▶ [What you need to do]:
Filter this data down to the lines that hold "macros", and copy them.

▶ [Data provided]:
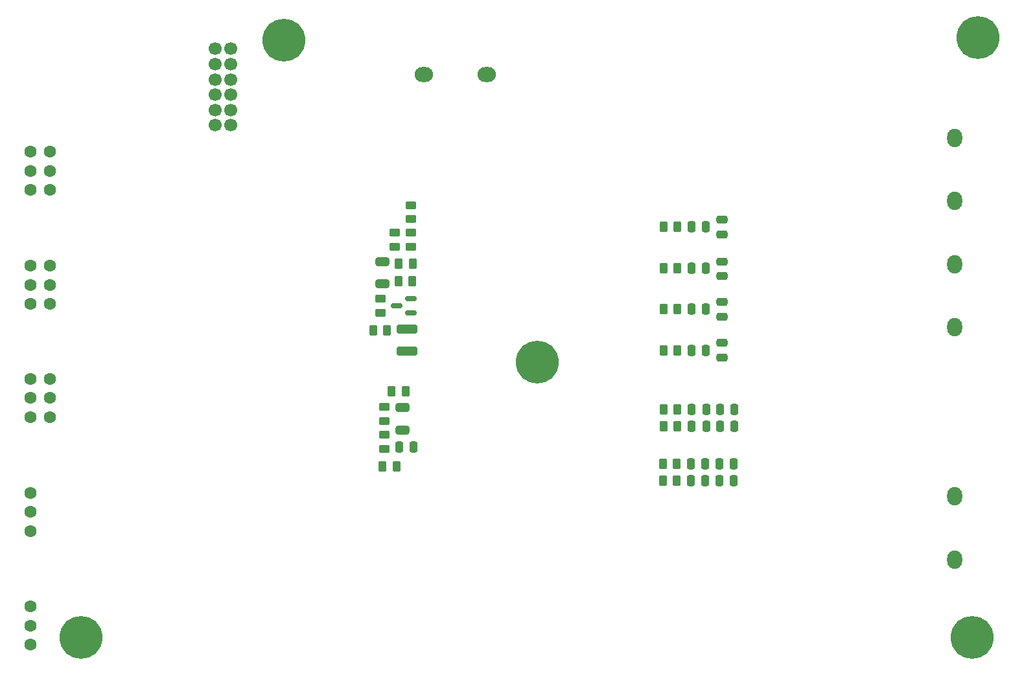
<source format=gbs>
G04 #@! TF.GenerationSoftware,KiCad,Pcbnew,(6.0.8)*
G04 #@! TF.CreationDate,2023-11-21T01:59:14+01:00*
G04 #@! TF.ProjectId,Modu_ wzmacniacza,4d6f6475-4220-4777-9a6d-61636e696163,rev?*
G04 #@! TF.SameCoordinates,Original*
G04 #@! TF.FileFunction,Soldermask,Bot*
G04 #@! TF.FilePolarity,Negative*
%FSLAX46Y46*%
G04 Gerber Fmt 4.6, Leading zero omitted, Abs format (unit mm)*
G04 Created by KiCad (PCBNEW (6.0.8)) date 2023-11-21 01:59:14*
%MOMM*%
%LPD*%
G01*
G04 APERTURE LIST*
G04 Aperture macros list*
%AMRoundRect*
0 Rectangle with rounded corners*
0 $1 Rounding radius*
0 $2 $3 $4 $5 $6 $7 $8 $9 X,Y pos of 4 corners*
0 Add a 4 corners polygon primitive as box body*
4,1,4,$2,$3,$4,$5,$6,$7,$8,$9,$2,$3,0*
0 Add four circle primitives for the rounded corners*
1,1,$1+$1,$2,$3*
1,1,$1+$1,$4,$5*
1,1,$1+$1,$6,$7*
1,1,$1+$1,$8,$9*
0 Add four rect primitives between the rounded corners*
20,1,$1+$1,$2,$3,$4,$5,0*
20,1,$1+$1,$4,$5,$6,$7,0*
20,1,$1+$1,$6,$7,$8,$9,0*
20,1,$1+$1,$8,$9,$2,$3,0*%
G04 Aperture macros list end*
%ADD10O,1.950000X2.400000*%
%ADD11C,5.600000*%
%ADD12C,1.700000*%
%ADD13C,1.600000*%
%ADD14O,2.400000X1.950000*%
%ADD15RoundRect,0.250000X0.262500X0.450000X-0.262500X0.450000X-0.262500X-0.450000X0.262500X-0.450000X0*%
%ADD16RoundRect,0.250000X0.250000X0.475000X-0.250000X0.475000X-0.250000X-0.475000X0.250000X-0.475000X0*%
%ADD17RoundRect,0.250000X-0.650000X0.325000X-0.650000X-0.325000X0.650000X-0.325000X0.650000X0.325000X0*%
%ADD18RoundRect,0.250000X-0.450000X0.262500X-0.450000X-0.262500X0.450000X-0.262500X0.450000X0.262500X0*%
%ADD19RoundRect,0.250000X-0.475000X0.250000X-0.475000X-0.250000X0.475000X-0.250000X0.475000X0.250000X0*%
%ADD20RoundRect,0.250000X-0.262500X-0.450000X0.262500X-0.450000X0.262500X0.450000X-0.262500X0.450000X0*%
%ADD21RoundRect,0.150000X0.587500X0.150000X-0.587500X0.150000X-0.587500X-0.150000X0.587500X-0.150000X0*%
%ADD22RoundRect,0.250000X0.475000X-0.250000X0.475000X0.250000X-0.475000X0.250000X-0.475000X-0.250000X0*%
%ADD23RoundRect,0.250000X-1.100000X0.325000X-1.100000X-0.325000X1.100000X-0.325000X1.100000X0.325000X0*%
%ADD24RoundRect,0.250000X0.450000X-0.262500X0.450000X0.262500X-0.450000X0.262500X-0.450000X-0.262500X0*%
G04 APERTURE END LIST*
D10*
X186000000Y-41000000D03*
X186000000Y-49250000D03*
X186000000Y-65750000D03*
X186000000Y-57500000D03*
D11*
X188300000Y-106300000D03*
D12*
X91430000Y-39360000D03*
X89430000Y-39360000D03*
X91430000Y-37360000D03*
X89430000Y-37360000D03*
X91430000Y-35360000D03*
X89430000Y-35360000D03*
X91430000Y-33360000D03*
X89430000Y-33360000D03*
X91430000Y-31360000D03*
X89430000Y-31360000D03*
X91430000Y-29360000D03*
X89430000Y-29360000D03*
D13*
X65310000Y-87400000D03*
X65310000Y-89900000D03*
X65310000Y-92400000D03*
X65310000Y-102230000D03*
X65310000Y-104730000D03*
X65310000Y-107230000D03*
X67810000Y-47800000D03*
X67810000Y-45300000D03*
X67810000Y-42800000D03*
X65310000Y-47800000D03*
X65310000Y-45300000D03*
X65310000Y-42800000D03*
X65320000Y-72500000D03*
X65320000Y-75000000D03*
X65320000Y-77500000D03*
X67820000Y-72500000D03*
X67820000Y-75000000D03*
X67820000Y-77500000D03*
D11*
X71900000Y-106300000D03*
X98420000Y-28200000D03*
D14*
X116650000Y-32700000D03*
X124900000Y-32700000D03*
D11*
X189100000Y-27900000D03*
X131470000Y-70310000D03*
D13*
X65300000Y-57700000D03*
X65300000Y-60200000D03*
X65300000Y-62700000D03*
X67800000Y-57700000D03*
X67800000Y-60200000D03*
X67800000Y-62700000D03*
D10*
X186000000Y-87850000D03*
X186000000Y-96100000D03*
D15*
X149812500Y-52650000D03*
X147987500Y-52650000D03*
X149725000Y-83600000D03*
X147900000Y-83600000D03*
D16*
X153462500Y-83600000D03*
X151562500Y-83600000D03*
D15*
X149812500Y-68750000D03*
X147987500Y-68750000D03*
D17*
X113887500Y-76225000D03*
X113887500Y-79175000D03*
D18*
X112887500Y-53412500D03*
X112887500Y-55237500D03*
D16*
X153550000Y-52650000D03*
X151650000Y-52650000D03*
D19*
X155600000Y-62450000D03*
X155600000Y-64350000D03*
D16*
X153462500Y-85800000D03*
X151562500Y-85800000D03*
D15*
X113112500Y-83900000D03*
X111287500Y-83900000D03*
D16*
X153562500Y-78700000D03*
X151662500Y-78700000D03*
D15*
X149825000Y-78700000D03*
X148000000Y-78700000D03*
D16*
X157162500Y-83600000D03*
X155262500Y-83600000D03*
X157262500Y-76500000D03*
X155362500Y-76500000D03*
X153550000Y-68750000D03*
X151650000Y-68750000D03*
D20*
X112475000Y-74100000D03*
X114300000Y-74100000D03*
D15*
X149812500Y-58000000D03*
X147987500Y-58000000D03*
D18*
X111487500Y-76187500D03*
X111487500Y-78012500D03*
D15*
X115212500Y-57470000D03*
X113387500Y-57470000D03*
D21*
X115025000Y-63875000D03*
X113150000Y-62925000D03*
X115025000Y-61975000D03*
D15*
X149725000Y-85800000D03*
X147900000Y-85800000D03*
D17*
X111287500Y-57150000D03*
X111287500Y-60100000D03*
D22*
X155600000Y-69700000D03*
X155600000Y-67800000D03*
D20*
X113375000Y-59740000D03*
X115200000Y-59740000D03*
D18*
X114987500Y-49812500D03*
X114987500Y-51637500D03*
D16*
X153550000Y-63350000D03*
X151650000Y-63350000D03*
X157262500Y-78700000D03*
X155362500Y-78700000D03*
X153562500Y-76500000D03*
X151662500Y-76500000D03*
X157162500Y-85800000D03*
X155262500Y-85800000D03*
D15*
X149812500Y-63350000D03*
X147987500Y-63350000D03*
D19*
X155600000Y-51700000D03*
X155600000Y-53600000D03*
D18*
X110987500Y-62012500D03*
X110987500Y-63837500D03*
D22*
X155600000Y-59050000D03*
X155600000Y-57150000D03*
D16*
X115340000Y-81410000D03*
X113440000Y-81410000D03*
D23*
X114487500Y-65950000D03*
X114487500Y-68900000D03*
D16*
X153550000Y-58000000D03*
X151650000Y-58000000D03*
D24*
X114987500Y-55225000D03*
X114987500Y-53400000D03*
D15*
X149825000Y-76500000D03*
X148000000Y-76500000D03*
D18*
X111487500Y-79787500D03*
X111487500Y-81612500D03*
D20*
X110075000Y-66125000D03*
X111900000Y-66125000D03*
M02*

</source>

▶ [Answer to this task]:
G04 Aperture macros list*
G04 Aperture macros list end*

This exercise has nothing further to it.